Excellent Credit Score Does Not Mean You Are Better Financially

What is Excellent Credit Score?

You are said to have excellent credit score if your FICO credit score is 800 and above. With VantageScore ranking, you only need to have 750 and above to be considered as having excellent credit score. With these credit scores, you tend to have access to loans at best interest rates because the lenders will believe that you are creditworthy and that you will pay back the loans if granted. People with exceptional credit score don’t attain that level overnight. It is an outcome of good payment history coupled with the responsible use of their credit cards. If you have excellent credit score, you will not only have access to loans at best rates, you can also enjoy cheap insurance rates.

How long does it take to have excellent credit score? To some, it may take years for them to attain that kind of credit score while some can achieve it within 30 days.
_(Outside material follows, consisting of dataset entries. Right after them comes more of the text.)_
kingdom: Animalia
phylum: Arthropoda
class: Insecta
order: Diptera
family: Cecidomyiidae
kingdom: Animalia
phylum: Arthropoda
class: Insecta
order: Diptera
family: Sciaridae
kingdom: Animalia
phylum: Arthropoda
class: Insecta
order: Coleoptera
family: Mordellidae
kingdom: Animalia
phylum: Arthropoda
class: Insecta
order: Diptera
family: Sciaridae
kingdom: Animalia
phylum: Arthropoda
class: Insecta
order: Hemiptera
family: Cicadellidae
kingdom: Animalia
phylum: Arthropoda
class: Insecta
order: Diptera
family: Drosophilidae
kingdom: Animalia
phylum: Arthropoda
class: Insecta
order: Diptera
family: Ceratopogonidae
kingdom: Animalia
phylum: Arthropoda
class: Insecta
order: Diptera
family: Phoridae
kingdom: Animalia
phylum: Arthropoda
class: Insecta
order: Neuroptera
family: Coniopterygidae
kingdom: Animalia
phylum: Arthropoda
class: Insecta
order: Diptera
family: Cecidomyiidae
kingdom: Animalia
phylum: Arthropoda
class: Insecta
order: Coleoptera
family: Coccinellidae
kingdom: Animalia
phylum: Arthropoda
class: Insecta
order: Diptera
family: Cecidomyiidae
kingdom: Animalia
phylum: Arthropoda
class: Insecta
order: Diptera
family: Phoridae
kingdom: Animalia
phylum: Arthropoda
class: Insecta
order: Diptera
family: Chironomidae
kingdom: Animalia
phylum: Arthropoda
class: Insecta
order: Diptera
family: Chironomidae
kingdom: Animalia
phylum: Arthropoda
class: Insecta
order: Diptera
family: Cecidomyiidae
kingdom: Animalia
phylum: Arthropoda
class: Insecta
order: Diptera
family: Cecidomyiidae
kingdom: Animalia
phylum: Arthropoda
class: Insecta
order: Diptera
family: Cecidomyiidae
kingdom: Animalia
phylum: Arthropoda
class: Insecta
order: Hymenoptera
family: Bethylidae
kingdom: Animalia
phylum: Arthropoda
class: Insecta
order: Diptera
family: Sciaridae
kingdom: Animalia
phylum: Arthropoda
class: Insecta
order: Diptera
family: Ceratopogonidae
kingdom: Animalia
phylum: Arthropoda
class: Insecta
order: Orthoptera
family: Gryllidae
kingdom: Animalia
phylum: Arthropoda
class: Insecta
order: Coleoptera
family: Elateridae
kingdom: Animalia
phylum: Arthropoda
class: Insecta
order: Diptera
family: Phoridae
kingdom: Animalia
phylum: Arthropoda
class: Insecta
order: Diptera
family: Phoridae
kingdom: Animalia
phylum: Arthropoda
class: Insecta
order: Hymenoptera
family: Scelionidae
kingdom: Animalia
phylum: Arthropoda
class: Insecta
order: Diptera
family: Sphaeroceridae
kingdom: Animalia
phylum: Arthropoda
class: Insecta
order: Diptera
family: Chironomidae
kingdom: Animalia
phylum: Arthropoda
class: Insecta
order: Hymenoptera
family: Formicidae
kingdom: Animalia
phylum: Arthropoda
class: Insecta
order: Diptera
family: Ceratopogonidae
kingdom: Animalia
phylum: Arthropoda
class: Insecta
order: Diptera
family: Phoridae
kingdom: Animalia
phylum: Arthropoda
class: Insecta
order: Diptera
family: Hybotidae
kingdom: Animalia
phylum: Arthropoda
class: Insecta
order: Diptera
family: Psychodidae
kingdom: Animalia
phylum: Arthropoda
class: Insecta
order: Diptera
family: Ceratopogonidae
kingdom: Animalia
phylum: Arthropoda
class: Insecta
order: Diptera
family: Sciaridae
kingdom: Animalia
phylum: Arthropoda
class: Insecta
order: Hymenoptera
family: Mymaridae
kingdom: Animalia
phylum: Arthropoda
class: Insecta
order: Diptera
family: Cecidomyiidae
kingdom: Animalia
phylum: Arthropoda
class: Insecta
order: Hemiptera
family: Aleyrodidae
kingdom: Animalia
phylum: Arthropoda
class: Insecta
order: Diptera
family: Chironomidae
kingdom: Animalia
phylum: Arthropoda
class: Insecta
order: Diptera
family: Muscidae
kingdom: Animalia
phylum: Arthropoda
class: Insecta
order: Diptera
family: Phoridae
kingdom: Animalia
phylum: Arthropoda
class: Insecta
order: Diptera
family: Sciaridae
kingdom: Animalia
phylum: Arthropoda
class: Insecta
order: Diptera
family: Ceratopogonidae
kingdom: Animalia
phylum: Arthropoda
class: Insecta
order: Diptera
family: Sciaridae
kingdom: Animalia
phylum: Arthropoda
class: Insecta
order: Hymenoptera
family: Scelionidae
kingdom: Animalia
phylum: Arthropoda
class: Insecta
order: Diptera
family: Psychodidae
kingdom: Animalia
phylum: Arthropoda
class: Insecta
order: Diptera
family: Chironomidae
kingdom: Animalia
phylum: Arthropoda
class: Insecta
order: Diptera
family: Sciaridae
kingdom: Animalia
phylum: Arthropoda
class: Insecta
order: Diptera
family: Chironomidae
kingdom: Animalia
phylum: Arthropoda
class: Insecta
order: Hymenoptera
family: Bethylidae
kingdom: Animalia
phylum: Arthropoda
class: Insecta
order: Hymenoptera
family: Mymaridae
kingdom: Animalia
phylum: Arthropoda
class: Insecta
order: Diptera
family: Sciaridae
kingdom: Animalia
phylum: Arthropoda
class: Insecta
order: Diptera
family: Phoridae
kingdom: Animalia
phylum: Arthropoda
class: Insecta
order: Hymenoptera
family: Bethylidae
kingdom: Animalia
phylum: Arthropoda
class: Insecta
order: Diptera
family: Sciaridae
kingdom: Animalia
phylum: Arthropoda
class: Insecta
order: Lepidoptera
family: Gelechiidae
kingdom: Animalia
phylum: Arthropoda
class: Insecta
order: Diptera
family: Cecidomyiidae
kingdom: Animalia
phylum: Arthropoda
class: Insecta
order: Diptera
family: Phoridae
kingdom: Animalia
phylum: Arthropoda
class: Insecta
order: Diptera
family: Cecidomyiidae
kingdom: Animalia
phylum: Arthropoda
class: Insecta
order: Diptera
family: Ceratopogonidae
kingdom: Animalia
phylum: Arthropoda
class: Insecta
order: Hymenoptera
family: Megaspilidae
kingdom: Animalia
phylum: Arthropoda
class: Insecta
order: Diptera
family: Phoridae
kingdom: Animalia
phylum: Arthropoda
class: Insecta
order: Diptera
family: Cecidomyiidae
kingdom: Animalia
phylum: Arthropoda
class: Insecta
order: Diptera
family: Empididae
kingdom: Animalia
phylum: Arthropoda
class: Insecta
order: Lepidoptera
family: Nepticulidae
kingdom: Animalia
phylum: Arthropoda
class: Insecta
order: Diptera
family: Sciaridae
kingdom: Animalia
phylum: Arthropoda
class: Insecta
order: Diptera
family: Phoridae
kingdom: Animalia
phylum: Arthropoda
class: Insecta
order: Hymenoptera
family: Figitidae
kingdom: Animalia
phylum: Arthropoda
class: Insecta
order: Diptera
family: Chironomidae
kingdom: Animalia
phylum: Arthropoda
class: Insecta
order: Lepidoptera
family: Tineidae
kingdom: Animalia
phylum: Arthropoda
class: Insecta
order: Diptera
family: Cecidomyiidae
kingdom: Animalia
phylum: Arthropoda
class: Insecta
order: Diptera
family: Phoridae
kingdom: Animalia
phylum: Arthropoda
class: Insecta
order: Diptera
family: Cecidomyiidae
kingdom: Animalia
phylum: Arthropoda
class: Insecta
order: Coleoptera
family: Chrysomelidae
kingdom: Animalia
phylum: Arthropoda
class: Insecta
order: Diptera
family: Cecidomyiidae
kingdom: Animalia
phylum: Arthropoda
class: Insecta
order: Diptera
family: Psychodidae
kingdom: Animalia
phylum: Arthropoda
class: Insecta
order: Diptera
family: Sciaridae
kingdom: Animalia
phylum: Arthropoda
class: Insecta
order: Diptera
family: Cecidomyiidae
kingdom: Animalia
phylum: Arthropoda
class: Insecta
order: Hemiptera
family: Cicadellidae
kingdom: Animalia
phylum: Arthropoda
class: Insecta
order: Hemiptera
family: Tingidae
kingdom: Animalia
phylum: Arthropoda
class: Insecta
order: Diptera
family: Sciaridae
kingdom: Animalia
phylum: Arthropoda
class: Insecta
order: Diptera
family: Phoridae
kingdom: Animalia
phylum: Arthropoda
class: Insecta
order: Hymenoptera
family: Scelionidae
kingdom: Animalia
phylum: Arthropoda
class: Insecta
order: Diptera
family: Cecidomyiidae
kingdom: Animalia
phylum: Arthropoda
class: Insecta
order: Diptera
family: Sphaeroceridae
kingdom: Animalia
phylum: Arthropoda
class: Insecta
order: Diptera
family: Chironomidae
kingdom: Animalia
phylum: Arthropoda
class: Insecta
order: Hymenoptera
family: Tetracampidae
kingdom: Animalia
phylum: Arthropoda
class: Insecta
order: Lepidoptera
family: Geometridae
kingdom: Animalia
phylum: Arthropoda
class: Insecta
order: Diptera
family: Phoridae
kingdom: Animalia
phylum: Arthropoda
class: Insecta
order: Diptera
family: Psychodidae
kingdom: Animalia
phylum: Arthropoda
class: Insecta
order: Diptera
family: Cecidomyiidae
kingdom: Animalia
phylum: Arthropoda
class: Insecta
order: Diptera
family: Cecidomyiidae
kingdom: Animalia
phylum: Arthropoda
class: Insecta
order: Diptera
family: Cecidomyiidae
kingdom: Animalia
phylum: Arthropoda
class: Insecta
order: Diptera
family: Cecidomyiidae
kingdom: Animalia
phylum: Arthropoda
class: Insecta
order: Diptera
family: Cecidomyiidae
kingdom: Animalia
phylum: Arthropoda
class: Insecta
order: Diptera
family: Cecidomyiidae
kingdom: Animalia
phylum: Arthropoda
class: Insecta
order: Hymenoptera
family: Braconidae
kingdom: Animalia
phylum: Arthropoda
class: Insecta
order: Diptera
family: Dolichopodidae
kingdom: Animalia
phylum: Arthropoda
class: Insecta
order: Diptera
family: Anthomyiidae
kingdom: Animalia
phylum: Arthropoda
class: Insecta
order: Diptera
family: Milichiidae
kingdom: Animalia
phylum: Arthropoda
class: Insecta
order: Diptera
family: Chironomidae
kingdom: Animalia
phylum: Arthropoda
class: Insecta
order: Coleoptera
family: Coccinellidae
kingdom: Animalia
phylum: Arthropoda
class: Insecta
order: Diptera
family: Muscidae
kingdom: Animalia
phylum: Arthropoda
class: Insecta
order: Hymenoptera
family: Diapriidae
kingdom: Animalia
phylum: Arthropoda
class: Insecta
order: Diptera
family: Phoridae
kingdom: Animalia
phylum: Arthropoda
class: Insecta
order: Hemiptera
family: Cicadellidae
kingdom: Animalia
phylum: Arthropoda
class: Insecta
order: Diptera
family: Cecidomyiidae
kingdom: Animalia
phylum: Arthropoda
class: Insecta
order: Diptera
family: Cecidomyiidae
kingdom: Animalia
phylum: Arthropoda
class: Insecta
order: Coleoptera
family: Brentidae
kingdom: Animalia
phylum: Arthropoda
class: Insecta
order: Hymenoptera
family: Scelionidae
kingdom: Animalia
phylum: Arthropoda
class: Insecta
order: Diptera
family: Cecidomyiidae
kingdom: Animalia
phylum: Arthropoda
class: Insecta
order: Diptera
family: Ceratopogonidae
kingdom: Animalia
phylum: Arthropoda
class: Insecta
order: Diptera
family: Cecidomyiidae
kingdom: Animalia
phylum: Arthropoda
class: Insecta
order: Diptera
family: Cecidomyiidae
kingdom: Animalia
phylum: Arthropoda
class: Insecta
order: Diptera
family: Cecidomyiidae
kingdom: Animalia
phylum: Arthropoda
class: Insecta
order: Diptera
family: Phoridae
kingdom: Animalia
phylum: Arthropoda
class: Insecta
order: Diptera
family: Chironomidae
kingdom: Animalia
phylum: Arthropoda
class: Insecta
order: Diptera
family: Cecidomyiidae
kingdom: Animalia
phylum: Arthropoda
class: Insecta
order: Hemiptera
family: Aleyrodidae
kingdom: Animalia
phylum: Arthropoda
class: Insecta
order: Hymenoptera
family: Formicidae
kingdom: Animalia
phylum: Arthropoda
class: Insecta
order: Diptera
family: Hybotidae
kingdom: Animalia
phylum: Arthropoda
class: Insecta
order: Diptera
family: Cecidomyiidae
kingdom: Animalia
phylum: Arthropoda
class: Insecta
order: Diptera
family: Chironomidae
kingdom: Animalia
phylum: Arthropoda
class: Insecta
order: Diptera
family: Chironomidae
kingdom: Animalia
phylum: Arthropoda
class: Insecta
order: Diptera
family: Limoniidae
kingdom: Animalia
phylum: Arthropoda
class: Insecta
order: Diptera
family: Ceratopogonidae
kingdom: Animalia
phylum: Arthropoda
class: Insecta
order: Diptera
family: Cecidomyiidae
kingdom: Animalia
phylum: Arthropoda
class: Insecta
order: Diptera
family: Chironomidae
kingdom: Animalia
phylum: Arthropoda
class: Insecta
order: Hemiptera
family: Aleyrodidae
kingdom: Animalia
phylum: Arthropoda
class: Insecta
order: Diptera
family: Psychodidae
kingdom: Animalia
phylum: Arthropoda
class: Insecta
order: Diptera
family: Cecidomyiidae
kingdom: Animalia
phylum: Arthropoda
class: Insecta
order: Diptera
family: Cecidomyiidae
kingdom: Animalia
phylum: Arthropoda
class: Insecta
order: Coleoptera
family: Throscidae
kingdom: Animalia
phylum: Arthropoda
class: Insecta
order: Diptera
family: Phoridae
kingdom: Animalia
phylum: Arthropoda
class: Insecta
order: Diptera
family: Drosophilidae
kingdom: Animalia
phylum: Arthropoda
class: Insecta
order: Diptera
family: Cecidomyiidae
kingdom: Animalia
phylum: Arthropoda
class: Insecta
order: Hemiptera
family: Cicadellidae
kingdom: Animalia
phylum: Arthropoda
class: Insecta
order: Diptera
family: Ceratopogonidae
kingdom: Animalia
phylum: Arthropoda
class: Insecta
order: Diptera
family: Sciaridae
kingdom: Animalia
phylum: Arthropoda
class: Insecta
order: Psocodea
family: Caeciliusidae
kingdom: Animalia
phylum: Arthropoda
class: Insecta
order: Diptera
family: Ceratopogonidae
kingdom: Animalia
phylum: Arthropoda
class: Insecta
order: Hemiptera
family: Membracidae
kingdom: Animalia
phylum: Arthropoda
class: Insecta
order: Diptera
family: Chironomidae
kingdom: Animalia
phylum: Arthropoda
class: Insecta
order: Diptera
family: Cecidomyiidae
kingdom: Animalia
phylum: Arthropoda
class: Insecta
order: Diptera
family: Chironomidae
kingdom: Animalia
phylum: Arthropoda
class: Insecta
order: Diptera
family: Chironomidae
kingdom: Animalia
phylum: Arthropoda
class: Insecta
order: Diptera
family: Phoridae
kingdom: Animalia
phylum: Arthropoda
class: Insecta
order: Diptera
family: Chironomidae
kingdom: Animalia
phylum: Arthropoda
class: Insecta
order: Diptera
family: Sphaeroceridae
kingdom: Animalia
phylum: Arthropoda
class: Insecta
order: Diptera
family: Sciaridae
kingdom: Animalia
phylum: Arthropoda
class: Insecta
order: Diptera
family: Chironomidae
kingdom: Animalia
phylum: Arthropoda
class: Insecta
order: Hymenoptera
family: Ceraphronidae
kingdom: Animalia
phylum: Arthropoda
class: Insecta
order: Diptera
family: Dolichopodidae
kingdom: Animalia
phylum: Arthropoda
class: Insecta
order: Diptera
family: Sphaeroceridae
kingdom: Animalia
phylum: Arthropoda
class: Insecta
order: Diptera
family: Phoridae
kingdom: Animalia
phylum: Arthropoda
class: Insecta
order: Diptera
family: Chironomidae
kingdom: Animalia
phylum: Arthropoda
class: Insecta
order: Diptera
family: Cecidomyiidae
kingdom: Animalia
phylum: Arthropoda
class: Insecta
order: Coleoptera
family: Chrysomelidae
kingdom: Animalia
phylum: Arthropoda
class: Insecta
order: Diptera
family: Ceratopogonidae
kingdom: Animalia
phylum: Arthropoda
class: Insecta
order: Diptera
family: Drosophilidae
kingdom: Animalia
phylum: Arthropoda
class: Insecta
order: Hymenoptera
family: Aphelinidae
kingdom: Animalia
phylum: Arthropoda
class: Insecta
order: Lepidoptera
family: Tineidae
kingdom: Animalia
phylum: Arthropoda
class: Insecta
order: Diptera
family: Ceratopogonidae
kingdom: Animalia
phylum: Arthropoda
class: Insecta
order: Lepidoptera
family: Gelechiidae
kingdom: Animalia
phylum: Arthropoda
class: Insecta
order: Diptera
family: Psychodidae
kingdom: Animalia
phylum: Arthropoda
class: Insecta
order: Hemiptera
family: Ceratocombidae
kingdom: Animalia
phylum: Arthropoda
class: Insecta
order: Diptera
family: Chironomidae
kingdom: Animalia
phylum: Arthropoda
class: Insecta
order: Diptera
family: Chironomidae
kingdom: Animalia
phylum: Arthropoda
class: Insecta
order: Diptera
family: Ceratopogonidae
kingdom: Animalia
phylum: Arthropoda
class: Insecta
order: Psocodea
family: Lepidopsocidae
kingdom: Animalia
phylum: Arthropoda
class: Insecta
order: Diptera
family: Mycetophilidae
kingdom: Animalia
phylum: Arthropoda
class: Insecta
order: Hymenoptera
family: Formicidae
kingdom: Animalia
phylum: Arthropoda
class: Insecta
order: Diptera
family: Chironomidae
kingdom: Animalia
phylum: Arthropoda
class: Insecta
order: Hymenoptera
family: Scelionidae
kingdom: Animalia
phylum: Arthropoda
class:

How can someone have exceptional credit score within 30 days? Am I not contradicting myself? No, I am not contradicting myself. I still maintain what I said that you don’t have exceptional credit score overnight. But there are people who are already having a very good credit score. FICO’s credit score range for good credit score is from 740 – 799. So, for somebody whose credit score is already 799, it may not be difficult for such person to move from a very good credit score to excellent credit score within a month by just adding one point to his existing credit score. Excellent credit score is the wishes of many people and it is actually a good thing to have. But there is something I want you to know. Having an exceptional credit score may not make you better financially. What? Yes, you heard me right. Having an excellent credit score is a good goal to pursue but the irony of it is that it does not mean that you are doing well financially.

Read Also: 15 Things That Will Not Affect your Credit Score

The reason is that, there are very important parameters that credit rating agencies don’t take into consideration while calculating your credit score. Mostly credit score revolves around debts. That is, you need to go into debt, keep the debt for a considerable long time while you meet your obligations on the debt as at when due. For instance, FICO uses the parameters to calculate your credit score:

Credit history –                                  35%

Debt level –                                        30%

Length of credit –                               15%

New Credit –                                      10%

Type of Credit Used –                        10%

You can see from the above that credit score is all about your credit information. That is why credit score may not be a good yardstick for measuring your financial stability. Your financial stability should have more to do about the following.

Read Also: How Credit Score Affects Your Mortgage Interest Rate

Your income: How much income do you earn? How many sources of income do you have? How diversified are the sources of the income? Do you know that an employee earning just $3,000 per month can have a better credit score than somebody who earns $100,000 every month from well diversified portfolio? For an employee receiving $3,000 monthly to be bragging about his excellent credit score to the person with $100,000 monthly income from a well-diversified portfolio will be an illusion. If the two of them should approach a bank for a mortgage, don’t be surprised if the application of the person earning $3,000 monthly is turned down while the application of the other person that earns $100,000 monthly income with very good credit score is approved. The reason is that, even though you are considered to be creditworthy, the bank will still consider your ability to pay back the mortgage. If your income level cannot support the repayment of the mortgage loan you are applying for, no bank will grant you such mortgage.

Debt to income: This is very similar to the above. But two persons can be earning the same income and they are not ranked the same financially. If both of them earn $100,000 monthly while one is having very high debts consisting $37,500 student loans, $9,000 auto loan and $25,000 credit card debts while the other just has $500 card balance, you will agree with me that one is better financially. Their credit scores notwithstanding.

Read Also: How to Raise Your Credit Score in 30 Days

Your networth: What is your networth? Networth is calculated by deducting all your debts from your assets. Your assets include your cash at hand, cash in your savings and deposit accounts, your investments and other property. It is possible to have exceptional credit score without having anything to boast of as your networth.

Therefore, you should not just pursue building exceptional credit score without taking into consideration how you are actually standing financially. Personally, I would rather focus on building my networth than pursuing having excellent credit score. However, it is possible to achieve the two at the same time.